De pronto, escuchó un grito que venía desde la verja.
Gisella volvió la cabeza y se apoyó contra el árbol con un suspiro de alivio.
Un hombre venía hacia ella con el ceño fruncido. Apartó a las bestias y se volvió hacia la joven.
– Oh, gracias… -empezó a decir ella con gratitud, mas él la interrumpió.
– ¿Qué hace aquí?
La sonrisa de Gisella se borró por la sorpresa, ante ese tono hostil.
– ¿Cómo dice? -lo miró perpleja.
Estaba ante un hombre moreno, fuerte y agresivo y se sintió extrañamente tensa. El impulso de abrazar por el cuello a su salvador y darle las gracias se disipó al ver su expresión.
– Le he preguntado que qué está haciendo en mi campo -repitió él.
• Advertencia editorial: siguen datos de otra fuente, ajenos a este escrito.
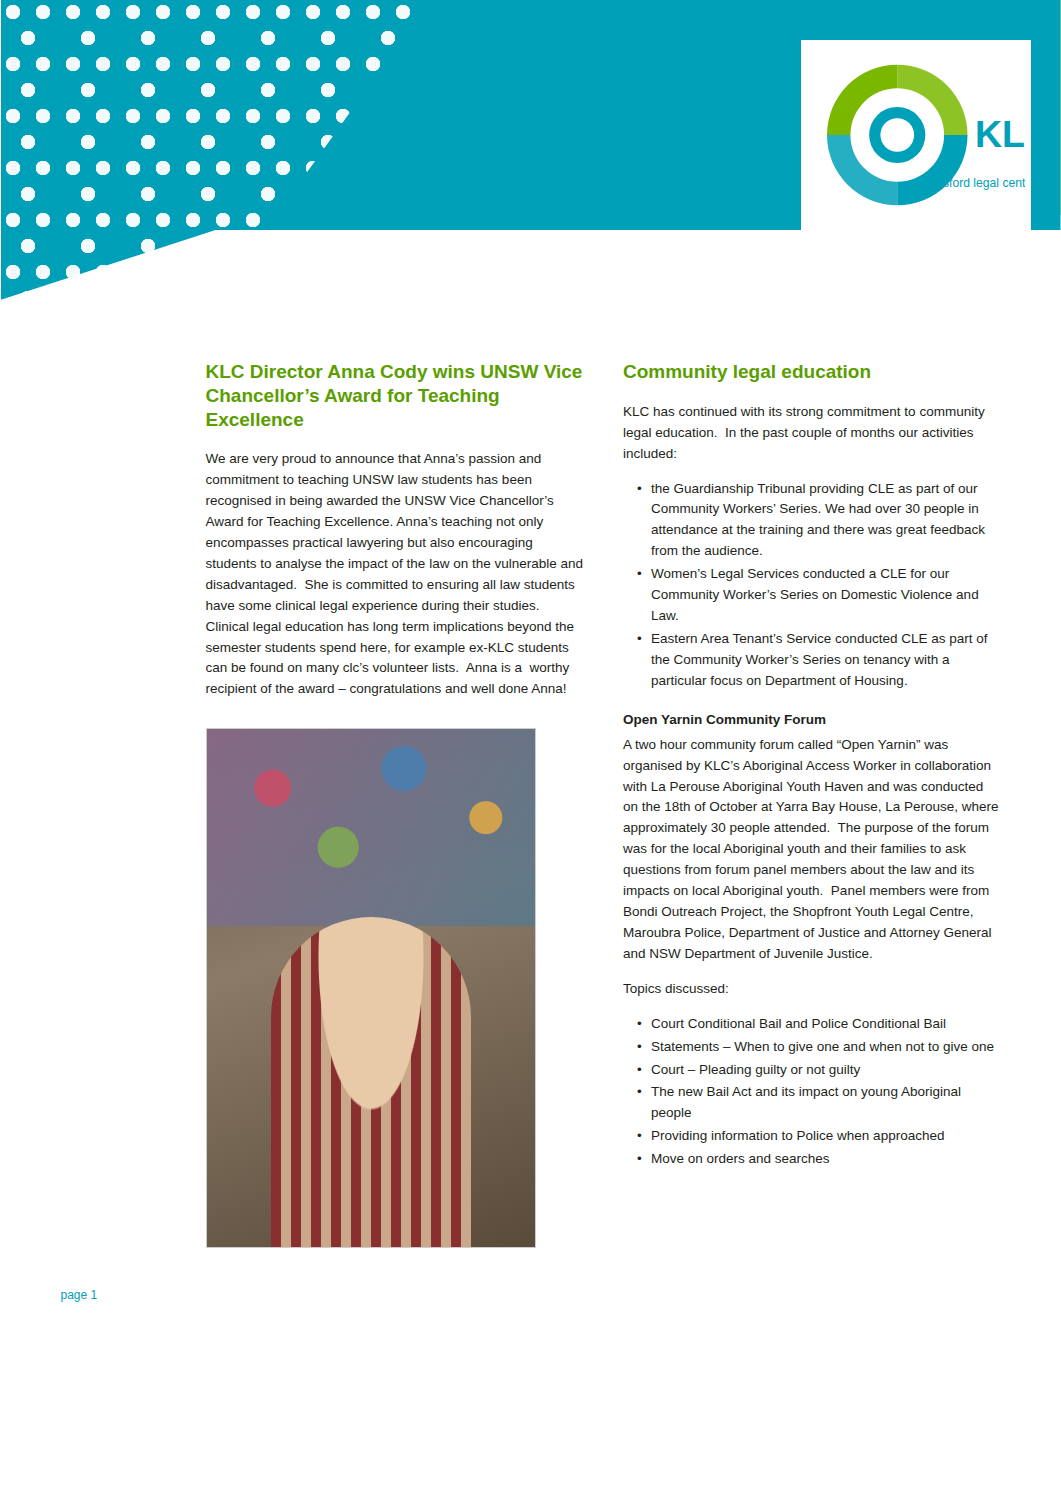KLC kingsford legal centre
kingsford legal centre eBulletin summer 2009
KLC Director Anna Cody wins UNSW Vice Chancellor’s Award for Teaching Excellence
We are very proud to announce that Anna’s passion and commitment to teaching UNSW law students has been recognised in being awarded the UNSW Vice Chancellor’s Award for Teaching Excellence. Anna’s teaching not only encompasses practical lawyering but also encouraging students to analyse the impact of the law on the vulnerable and disadvantaged. She is committed to ensuring all law students have some clinical legal experience during their studies. Clinical legal education has long term implications beyond the semester students spend here, for example ex-KLC students can be found on many clc’s volunteer lists. Anna is a worthy recipient of the award – congratulations and well done Anna!
Community legal education
KLC has continued with its strong commitment to community legal education. In the past couple of months our activities included:
the Guardianship Tribunal providing CLE as part of our Community Workers’ Series. We had over 30 people in attendance at the training and there was great feedback from the audience.
Women’s Legal Services conducted a CLE for our Community Worker’s Series on Domestic Violence and Law.
Eastern Area Tenant’s Service conducted CLE as part of the Community Worker’s Series on tenancy with a particular focus on Department of Housing.
Open Yarnin Community Forum
A two hour community forum called “Open Yarnin” was organised by KLC’s Aboriginal Access Worker in collaboration with La Perouse Aboriginal Youth Haven and was conducted on the 18th of October at Yarra Bay House, La Perouse, where approximately 30 people attended. The purpose of the forum was for the local Aboriginal youth and their families to ask questions from forum panel members about the law and its impacts on local Aboriginal youth. Panel members were from Bondi Outreach Project, the Shopfront Youth Legal Centre, Maroubra Police, Department of Justice and Attorney General and NSW Department of Juvenile Justice.
Topics discussed:
Court Conditional Bail and Police Conditional Bail
Statements – When to give one and when not to give one
Court – Pleading guilty or not guilty
The new Bail Act and its impact on young Aboriginal people
Providing information to Police when approached
Move on orders and searches
page 1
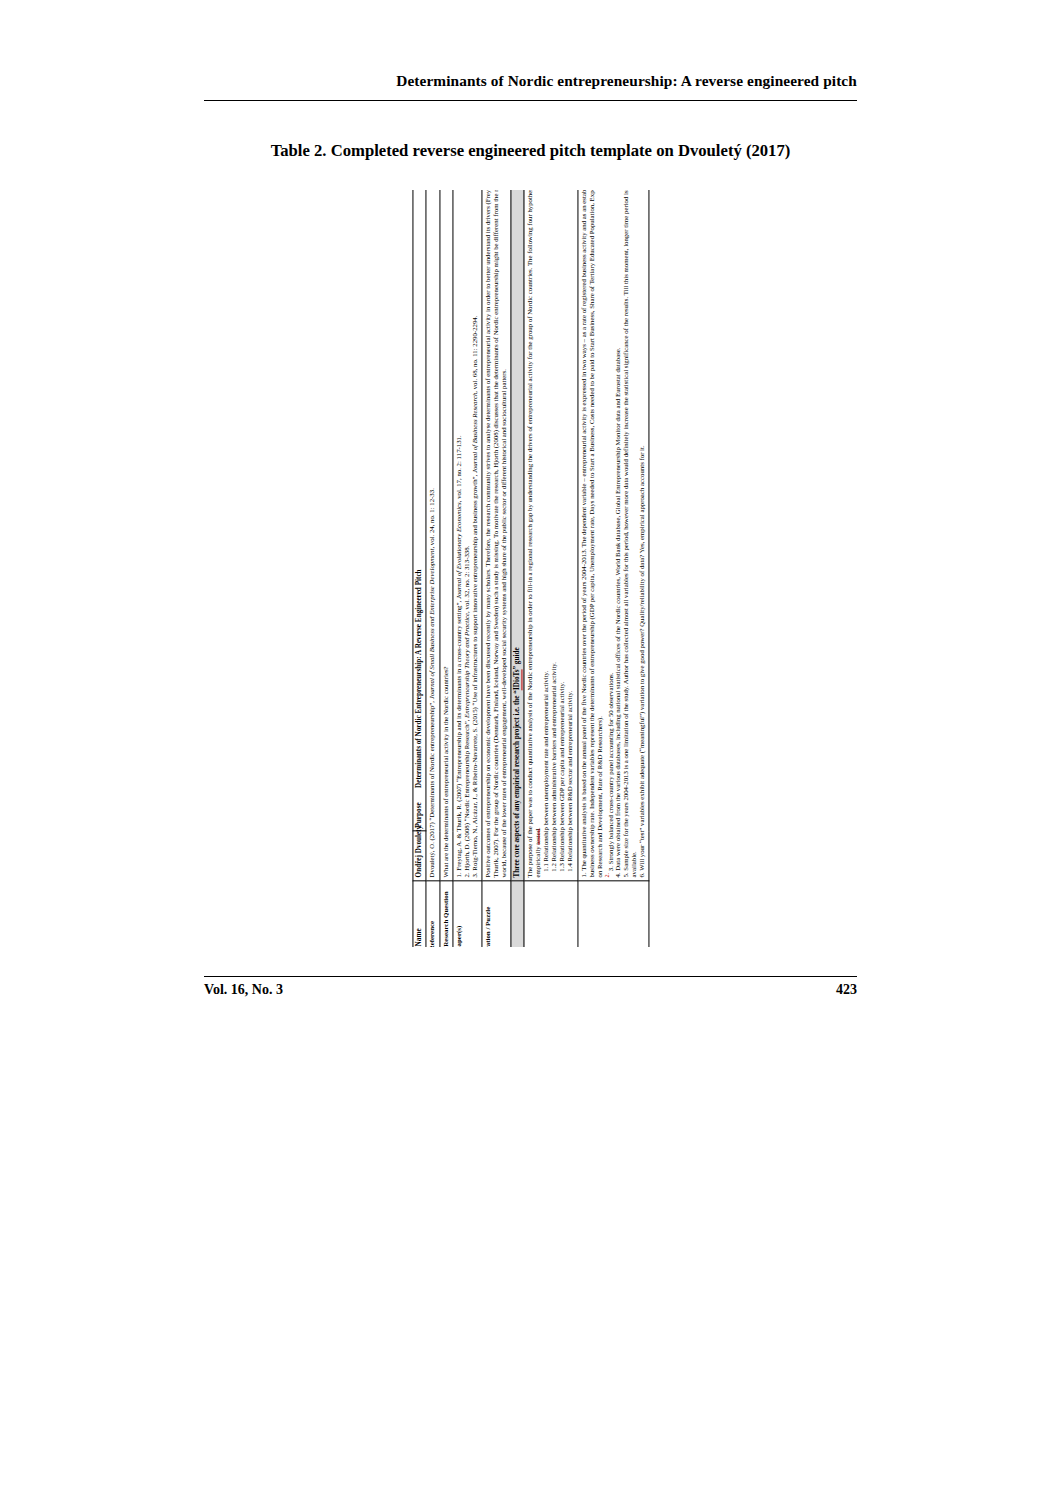Determinants of Nordic entrepreneurship: A reverse engineered pitch
Table 2. Completed reverse engineered pitch template on Dvouletý (2017)
| Pitcher's Name | Ondřej Dvouletý | Purpose Determinants of Nordic Entrepreneurship: A Reverse Engineered Pitch |
| --- | --- | --- |
| (A) Full Reference | Dvouletý, O. (2017) “Determinants of Nordic entrepreneurship”, Journal of Small Business and Enterprise Development , vol. 24, no. 1: 12-33. |
| (B) Basic Research Question | What are the determinants of entrepreneurial activity in the Nordic countries? |
| (C) Key paper(s) | 1. Freytag, A. & Thurik, R. (2007) “Entrepreneurship and its determinants in a cross-country setting”, Journal of Evolutionary Economics , vol. 17, no. 2: 117-131. 2. Hjorth, D. (2008) “Nordic Entrepreneurship Research”, Entrepreneurship Theory and Practice , vol. 32, no. 2: 313-338. 3. Roig-Tierno, N., Alcázar, J., & Ribeiro-Navarrete, S. (2015) “Use of infrastructures to support innovative entrepreneurship and business growth”, Journal of Business Research , vol. 68, no. 11: 2290-2294. |
| (D) Motivation / Puzzle | Positive outcomes of entrepreneurship on economic development have been discussed recently by many scholars. Therefore, the research community strives to analyse determinants of entrepreneurial activity in order to better understand its drivers (Freytag and Thurik, 2007). For the group of Nordic countries (Denmark, Finland, Iceland, Norway and Sweden) such a study is missing. To motivate the research, Hjorth (2008) discusses that the determinants of Nordic entrepreneurship might be different from the rest of the world, because of the lower rates of entrepreneurial engagement, well-developed social security systems and high share of the public sector or different historical and sociocultural patters. |
| THREE | Three core aspects of any empirical research project i.e. the “ IDioTs ” guide |
| (E) Idea | The purpose of the paper was to conduct quantitative analysis of the Nordic entrepreneurship in order to fill-in a regional research gap by understanding the drivers of entrepreneurial activity for the group of Nordic countries. The following four hypotheses were empirically tested . 1.1 Relationship between unemployment rate and entrepreneurial activity. 1.2 Relationship between administrative barriers and entrepreneurial activity. 1.3 Relationship between GDP per capita and entrepreneurial activity. 1.4 Relationship between R&D sector and entrepreneurial activity. |
| (F) Data | 1. The quantitative analysis is based on the annual panel of the five Nordic countries over the period of years 2004-2013. The dependent variable – entrepreneurial activity is expressed in two ways – as a rate of registered business activity and as an established business ownership rate. Independent variables represent the determinants of entrepreneurship (GDP per capita, Unemployment rate, Days needed to Start a Business, Costs needed to be paid to Start Business, Share of Tertiary Educated Population, Expenditures on Research and Development, Rate of R&D Researchers). 2. 3. Strongly balanced cross-country panel accounting for 50 observations. 4. Data were obtained from the various databases, including national statistical offices of the Nordic countries, World Bank database, Global Entrepreneurship Monitor data and Eurostat database. 5. Sample size for the years 2004-2013 is a one limitation of the study. Author has collected almost all variables for this period, however more data would definitely increase the statistical significance of the results. Till this moment, longer time period is not available. 6. Will your “test” variables exhibit adequate (“meaningful”) variation to give good power? Quality/reliability of data? Yes, empirical approach accounts for it. |
Vol. 16, No. 3 423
Su suave acento escocés se agudizó por la impaciencia. Tenía el mentón cuadrado y, unos ojos del color azul más intenso que ella había visto en su vida.
Gisella pensó que eran unos ojos con una expresión muy poco amistosa. Aunque él no hubiera dicho que era el dueño del campo, ella habría sabido que se trataba de un granjero por su expresión austera y la gorra que cubría su cabello negro. Su ropa también era típica: una chaqueta impermeable curtida por la intemperie y unos pantalones de pana verde gastados. Calzaba botas de goma cubiertas de lodo.
Él la inspeccionaba con mirada hostil y de pronto Gisella comprendió lo tonta que debía parecer, erguida sobre un pie, en mitad de un campo lodoso.
– No estoy haciendo nada -respondió a la defensiva.
– Ha invadido propiedad ajena, para empezar. No tiene derecho de entrar en mi tierra y mucho menos a inquietar a mi ganado.
– Le puedo asegurar que su precioso ganado no estaba en absoluto inquieto. ¡Estas bestias iban a atacarme!
– Si lo hubieran hecho, lo cual me parece improbable, le hubiera estado bien empleado. ¡Ha dejado la verja abierta, ya sea por ignorancia o por descuido!
Resultaba claro que estaba furioso con ella. Gisella miró la verja con expresión de culpa, pero se negó a ser intimidada por un simple granjero.
– ¿Y? No he causado ningún daño -se encogió de hombros y al volverse, se encontró con la mirada iracunda del granjero.
– ¡Es un ganado valioso! -gritó él-. ¡Demasiado valioso para ser arriesgado por su estupidez! Supongo que no ha pensado en lo que hubiera sucedido si el ganado se hubiese salido a la carretera -señaló con enfado hacia un sendero angosto que pasaba cerca de la cabaña.